After so much complicated preparation, gliding down a gentle slope on my skis felt easy.


The gymnastics I did as a child taught me balance and co-ordination and I have surprisingly good spatial awareness. Once Jolanda had shown me what position my legs and feet should be in, how I should lean and which parts of the skis should touch the snow, I quickly got the hang of turning and stopping.


And my colleague was right! Skiing is a very tactile sport. Even if I had been able to see my skis I wouldn't have wanted to look at them: it is much better to point your head in the direction you want to travel, and rely on the movement of your body to steer the skis. And feeling the contact between skis and snow helped me tell what kind of snow I was dealing with, which in turn told me how much weight to put into my turns.


As I became more confident on the snow I was more and more pleased that we had decided to opt for private lessons with an instructor/guide. Skiing itself might be a tactile sport but navigating down the slopes certainly isn't. Even with my glasses and goggles, I quickly discovered that I could not see well enough to distinguish the sides of the piste, other skiers or changes in the snow's consistency. Even on a slope I knew well I could rarely tell where I was in relation to its top or bottom. Without my guide I would not have got down even the gentlest of slopes. But when I was following Jolanda's bright orange guide vest and listening to her instructions I didn't have to worry about where I was or where I was going. Jolanda's movements and the sound of her voice and skis told me when to turn, when to be in parallel or snowplough and when to stop. I knew she would get me down safely. And she always did. And in the afternoons, when Jolanda was working elsewhere, Simon quickly got the hang of guiding me too.


Most ski instructors would be (understandably) nervous about teaching a partially blind beginner. After all, skiing is a dangerous sport and it is easy to imagine how a skier who cannot see where she is going could be a risk to herself and others. But Jolanda didn't seem nervous at all: her previous experiences with blind skiers had given her a clear sense of what I was able to do and whilst she never took any risks, she did encourage me to attempt more challenging lifts and runs every day so that by the end of the week I felt like I had made real progress. I was never terrified or panicky, but I was never completely in my comfort zone either: as soon as I felt confident doing something, we moved on to something harder.


I am not (yet) an amazing skier. I still like to go quite slowly and am cautious with my turns.
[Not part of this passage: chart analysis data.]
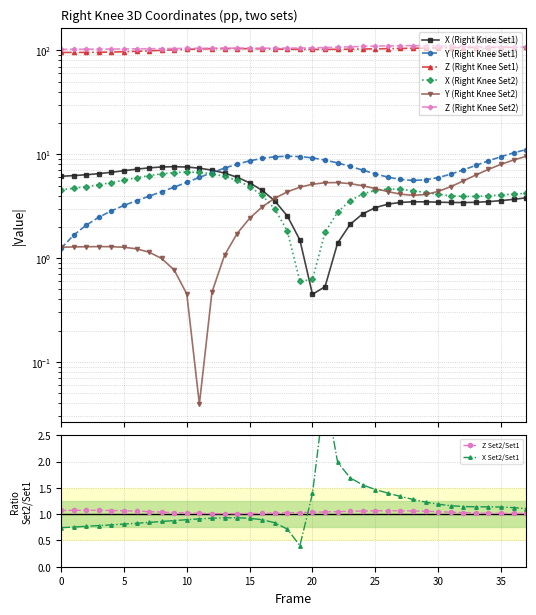

What is the label of the 19th point from the left?

18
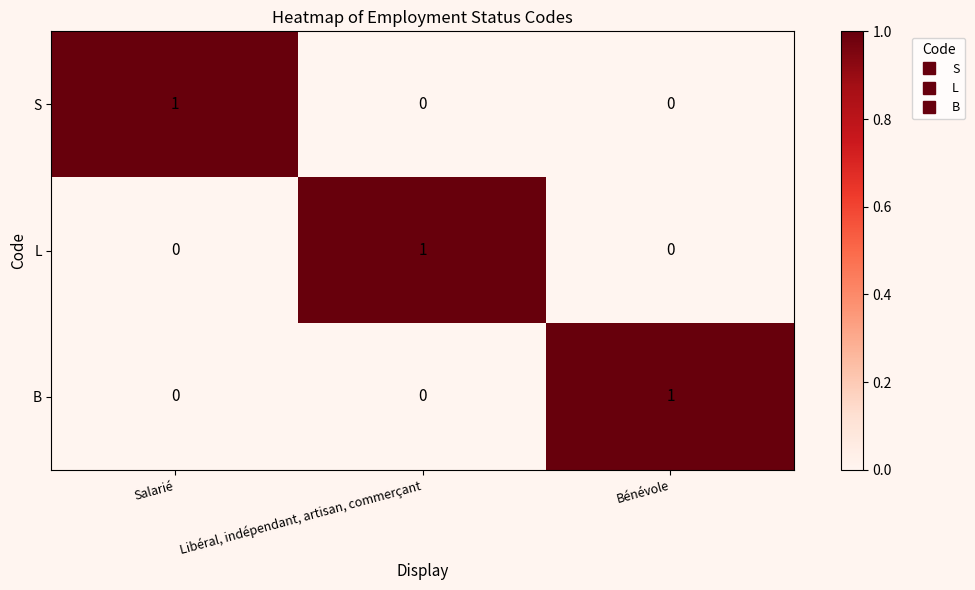

True or false: S has a value of 0 at Bénévole.

True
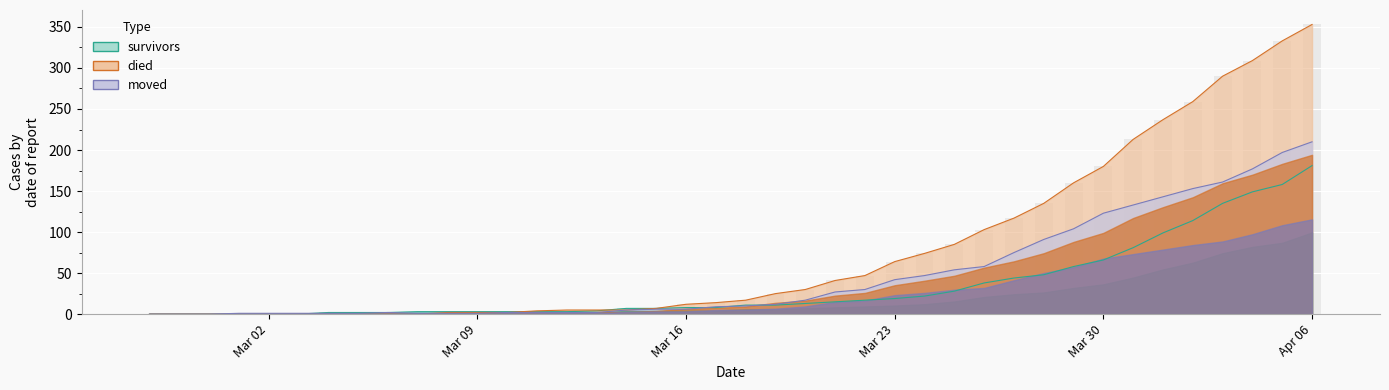

True or false: survivors has a value of 8 at Mar 23.

False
But I can ski. And when I am following a guide I can reasonably confidently go down blue (beginner) slopes without stopping or falling over. I am so glad I took my colleague's advice. Learning to ski was an exciting, empowering and liberating experience which has given me a powerful feeling of self-confidence and a real sense of achievement.


With thanks to Abigail for giving me the idea in the first place, Soph and Dom for making it happen, Simon for being there with me the whole time, the staff at Esprit Ski and the Hotel Annahof for all their help, hard work and very welcome food and drink, Raffy, Zak and Cesca for getting me back out on the slopes every afternoon, Merri for cuddles and walks in the snow when skiing got a bit much, and of course Jolanda for her skill, enthusiasm, patience, generosity and sense of humour as well as for the photos.